I could try a Windows live USB on the PC and test the setup with that, to check if the problem is hardware related? If there is such an option.

you have a pci issue/linux issue
 the issue will not likely manifest on a windows pc 
 did you use those kernel parameters?
and what caught my eye is, that youre using a riser cable, which hopefully is the issue, since i read complaints on the internet with riser cables and graphical issues
 for example using riser cable pcie 3 gen on pci 4 gen hardware
 so, this is something worth checking out first 


Thanks for getting back to me @brahma ! If the hardware is faulty, it could also be only faulty for Linux? Or is creating a Windows live USB still not for nothing?

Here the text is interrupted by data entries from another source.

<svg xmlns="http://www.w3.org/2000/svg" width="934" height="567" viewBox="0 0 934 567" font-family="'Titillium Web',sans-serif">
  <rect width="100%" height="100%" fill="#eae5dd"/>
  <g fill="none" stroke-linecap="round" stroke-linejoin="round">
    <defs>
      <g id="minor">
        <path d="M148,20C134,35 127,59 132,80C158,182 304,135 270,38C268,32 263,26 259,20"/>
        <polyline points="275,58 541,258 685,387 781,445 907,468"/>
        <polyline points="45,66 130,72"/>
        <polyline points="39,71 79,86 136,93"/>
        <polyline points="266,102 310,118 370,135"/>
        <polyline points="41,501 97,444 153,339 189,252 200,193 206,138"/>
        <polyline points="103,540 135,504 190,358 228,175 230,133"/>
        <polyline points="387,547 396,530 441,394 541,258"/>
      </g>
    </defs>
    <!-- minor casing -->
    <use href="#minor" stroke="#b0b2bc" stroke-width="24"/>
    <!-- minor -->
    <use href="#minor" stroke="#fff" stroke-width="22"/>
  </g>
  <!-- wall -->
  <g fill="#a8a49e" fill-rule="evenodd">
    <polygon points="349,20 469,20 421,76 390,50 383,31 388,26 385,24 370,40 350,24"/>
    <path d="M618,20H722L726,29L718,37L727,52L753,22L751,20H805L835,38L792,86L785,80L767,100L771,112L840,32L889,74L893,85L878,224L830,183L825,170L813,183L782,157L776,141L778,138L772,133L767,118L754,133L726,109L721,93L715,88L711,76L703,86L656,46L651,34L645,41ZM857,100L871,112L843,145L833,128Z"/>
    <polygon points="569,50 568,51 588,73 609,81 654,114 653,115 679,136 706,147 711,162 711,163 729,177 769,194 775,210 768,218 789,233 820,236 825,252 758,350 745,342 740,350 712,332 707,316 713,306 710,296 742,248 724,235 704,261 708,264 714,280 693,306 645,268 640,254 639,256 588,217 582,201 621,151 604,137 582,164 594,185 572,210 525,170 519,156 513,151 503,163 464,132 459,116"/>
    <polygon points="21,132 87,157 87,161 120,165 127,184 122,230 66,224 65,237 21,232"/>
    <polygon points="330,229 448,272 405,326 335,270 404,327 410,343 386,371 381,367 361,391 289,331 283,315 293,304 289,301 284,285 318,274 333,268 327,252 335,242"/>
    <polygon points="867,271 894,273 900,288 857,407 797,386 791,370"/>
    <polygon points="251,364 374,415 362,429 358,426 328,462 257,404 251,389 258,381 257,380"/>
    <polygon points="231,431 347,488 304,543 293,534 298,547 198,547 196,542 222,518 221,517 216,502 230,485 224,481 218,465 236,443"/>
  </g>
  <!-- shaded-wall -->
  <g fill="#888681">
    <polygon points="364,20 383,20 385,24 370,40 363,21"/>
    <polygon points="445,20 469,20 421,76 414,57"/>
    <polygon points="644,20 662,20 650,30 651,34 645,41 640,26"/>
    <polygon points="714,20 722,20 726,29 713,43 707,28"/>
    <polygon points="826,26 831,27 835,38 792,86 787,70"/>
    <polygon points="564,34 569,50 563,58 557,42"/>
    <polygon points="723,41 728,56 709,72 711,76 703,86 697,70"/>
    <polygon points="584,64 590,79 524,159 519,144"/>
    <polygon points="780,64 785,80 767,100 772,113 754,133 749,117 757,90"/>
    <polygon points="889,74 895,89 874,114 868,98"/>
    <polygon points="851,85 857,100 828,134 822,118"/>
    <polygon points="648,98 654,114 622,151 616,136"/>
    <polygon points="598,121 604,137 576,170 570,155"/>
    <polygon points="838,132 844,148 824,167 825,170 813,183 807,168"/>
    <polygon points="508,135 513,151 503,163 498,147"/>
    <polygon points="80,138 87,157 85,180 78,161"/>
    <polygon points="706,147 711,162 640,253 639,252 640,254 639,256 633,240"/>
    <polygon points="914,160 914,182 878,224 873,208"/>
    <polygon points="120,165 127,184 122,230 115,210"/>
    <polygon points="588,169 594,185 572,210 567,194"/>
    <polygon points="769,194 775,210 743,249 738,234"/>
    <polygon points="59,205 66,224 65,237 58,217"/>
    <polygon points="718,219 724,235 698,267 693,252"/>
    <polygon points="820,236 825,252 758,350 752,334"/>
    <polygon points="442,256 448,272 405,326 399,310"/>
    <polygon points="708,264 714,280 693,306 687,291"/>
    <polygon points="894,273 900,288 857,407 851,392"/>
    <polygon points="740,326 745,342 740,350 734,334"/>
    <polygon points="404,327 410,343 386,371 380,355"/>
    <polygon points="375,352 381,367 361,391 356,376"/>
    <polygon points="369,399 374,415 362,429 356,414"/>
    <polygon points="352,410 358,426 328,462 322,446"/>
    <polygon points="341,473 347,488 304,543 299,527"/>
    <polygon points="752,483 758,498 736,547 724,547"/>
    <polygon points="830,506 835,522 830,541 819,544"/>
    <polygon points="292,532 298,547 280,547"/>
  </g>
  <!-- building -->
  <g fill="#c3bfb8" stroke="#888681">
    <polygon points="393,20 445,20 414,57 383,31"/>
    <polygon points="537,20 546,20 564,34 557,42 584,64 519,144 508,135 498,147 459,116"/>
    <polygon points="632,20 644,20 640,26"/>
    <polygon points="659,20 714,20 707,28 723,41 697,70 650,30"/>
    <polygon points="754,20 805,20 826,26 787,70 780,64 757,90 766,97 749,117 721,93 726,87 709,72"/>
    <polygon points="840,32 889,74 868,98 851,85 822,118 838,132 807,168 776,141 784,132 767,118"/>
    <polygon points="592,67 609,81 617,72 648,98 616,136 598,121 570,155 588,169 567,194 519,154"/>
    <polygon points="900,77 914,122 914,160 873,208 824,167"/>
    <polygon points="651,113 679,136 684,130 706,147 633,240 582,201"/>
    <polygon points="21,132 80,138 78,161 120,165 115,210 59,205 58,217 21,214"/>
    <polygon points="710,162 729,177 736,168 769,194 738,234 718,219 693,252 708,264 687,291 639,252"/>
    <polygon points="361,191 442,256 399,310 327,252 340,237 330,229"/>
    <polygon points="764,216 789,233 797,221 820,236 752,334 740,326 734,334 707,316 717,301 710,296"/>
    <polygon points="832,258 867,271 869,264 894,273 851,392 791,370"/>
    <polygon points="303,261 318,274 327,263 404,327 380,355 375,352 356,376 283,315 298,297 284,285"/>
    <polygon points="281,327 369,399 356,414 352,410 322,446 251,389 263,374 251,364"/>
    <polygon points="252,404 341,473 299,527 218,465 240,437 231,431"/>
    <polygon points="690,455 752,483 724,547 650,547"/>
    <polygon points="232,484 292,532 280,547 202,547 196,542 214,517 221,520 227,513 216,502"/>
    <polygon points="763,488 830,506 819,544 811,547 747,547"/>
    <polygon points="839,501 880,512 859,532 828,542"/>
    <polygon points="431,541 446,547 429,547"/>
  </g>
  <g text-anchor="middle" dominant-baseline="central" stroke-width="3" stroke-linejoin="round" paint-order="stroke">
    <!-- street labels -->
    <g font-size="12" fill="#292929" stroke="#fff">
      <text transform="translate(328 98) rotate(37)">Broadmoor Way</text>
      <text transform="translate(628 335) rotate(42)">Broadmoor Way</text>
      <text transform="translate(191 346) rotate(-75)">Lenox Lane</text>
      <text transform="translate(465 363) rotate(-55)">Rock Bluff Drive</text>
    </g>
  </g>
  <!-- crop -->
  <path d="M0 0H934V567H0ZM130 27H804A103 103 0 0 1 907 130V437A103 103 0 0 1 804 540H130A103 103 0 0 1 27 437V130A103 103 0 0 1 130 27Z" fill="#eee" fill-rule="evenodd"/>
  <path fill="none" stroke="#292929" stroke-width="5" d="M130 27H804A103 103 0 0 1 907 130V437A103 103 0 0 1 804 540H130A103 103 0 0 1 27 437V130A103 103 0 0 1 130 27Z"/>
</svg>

What kernel parameters do you mean?

I thought about the cable being an issue, since it is indeed a PCIE 3 cable, and both my card and the mainboard are PCIE 4 compatible, but I thought this might be fine, I would only get lower bandwidth / speed
 If this is really the case then I will have to check that next weekend when I can take the whole day unbuilding the PC. :smiling_face_with_tear:

i wouldnt say your hardware is faulty (hopefully not), but lets say something doesnt fit well with linux
 i dont think you can create a live usb of windows like you can do it with linux, so you would be just wasting your time

with kernel parameters i mean: pci=nomsi pci=nommconf pcie_aspm=off
hopefully its really because of the cable, because thats what i read, that pci3 with pci4 causes issues, so if you have the option to use pci4 gen cable than do this, and it will hopefully fix the issue


Greetings! I finally got the hybrid drivers working. It was indeed the PCIE Riser cable that was making problems. It works fine, but only in Gen3. So I had to search around to find the setting “PCIEx16_1 link speed” in the Asus B560-I’s BIOS and make the switch from “Auto” to “Gen3”. It now boots and shutdowns just fine. I can play Steam games (no Vulkan shader games though, still looking into that) with the prime-run %command% command and prime-run blender just fine! The temperature is displayed and the fans spin up correctly when under load.

It was only thanks to you guys @brahma and that I could resolve this issue so fast! Thank you so much! :blush:

Without the correct installation there was a big chance that I would have installed the wrong drivers (thanks @megavolt) and @brahma was initially on the right track with checking for issues on the PCIE slot itself.

Because the problem itself was the wrong setting in the BIOS, I am marking @brahma 's answer as the solution, still thank you so much for providing this installation guide @megavolt !

This topic was automatically closed 2 days after the last reply. New replies are no longer allowed.